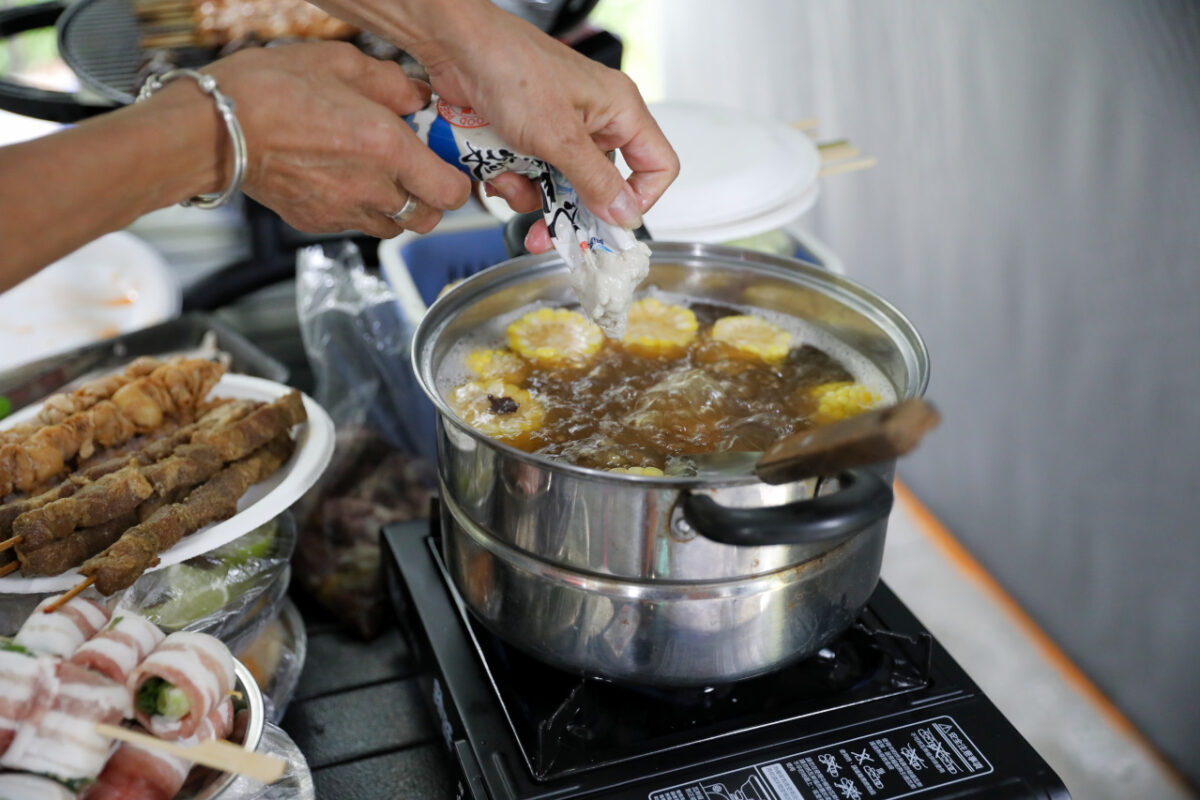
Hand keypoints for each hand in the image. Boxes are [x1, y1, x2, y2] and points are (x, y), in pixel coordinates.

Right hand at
::::::::::
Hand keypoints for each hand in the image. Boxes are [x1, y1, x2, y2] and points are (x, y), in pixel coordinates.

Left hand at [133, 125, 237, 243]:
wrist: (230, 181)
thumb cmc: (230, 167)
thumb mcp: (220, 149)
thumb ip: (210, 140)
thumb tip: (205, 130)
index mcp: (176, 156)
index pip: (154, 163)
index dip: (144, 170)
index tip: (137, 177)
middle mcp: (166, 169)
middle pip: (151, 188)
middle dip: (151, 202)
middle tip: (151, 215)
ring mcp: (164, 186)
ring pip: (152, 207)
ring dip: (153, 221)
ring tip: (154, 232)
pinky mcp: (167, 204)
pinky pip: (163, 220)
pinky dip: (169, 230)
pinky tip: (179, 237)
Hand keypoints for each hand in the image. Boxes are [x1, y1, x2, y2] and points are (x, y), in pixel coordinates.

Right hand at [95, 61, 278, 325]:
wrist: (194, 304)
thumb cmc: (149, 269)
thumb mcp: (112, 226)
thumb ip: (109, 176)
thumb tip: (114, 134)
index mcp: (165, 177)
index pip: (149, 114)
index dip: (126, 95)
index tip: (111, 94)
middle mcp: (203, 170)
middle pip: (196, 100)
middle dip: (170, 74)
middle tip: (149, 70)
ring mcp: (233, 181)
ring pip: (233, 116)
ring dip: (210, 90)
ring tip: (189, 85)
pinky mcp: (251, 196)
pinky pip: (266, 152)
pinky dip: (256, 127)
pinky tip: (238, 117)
::::::::::
In the entries above, one line contains "index pip: (149, 114)" and another contains "pinky tip: (238, 117)". Reproduce exactly those two lines and the lines between them, nothing else.

index pip: (149, 114)
index dip: (126, 95)
index tip: (111, 94)
middle mcp: (203, 170)
middle pip: (196, 100)
middle dip: (170, 74)
middle tip: (149, 70)
ring mcp: (233, 181)
ring pip: (233, 116)
ring dip: (210, 90)
ring tip: (189, 85)
pinky mcp: (251, 196)
pinky pip: (266, 152)
pinky dip: (256, 127)
pinky tip: (238, 117)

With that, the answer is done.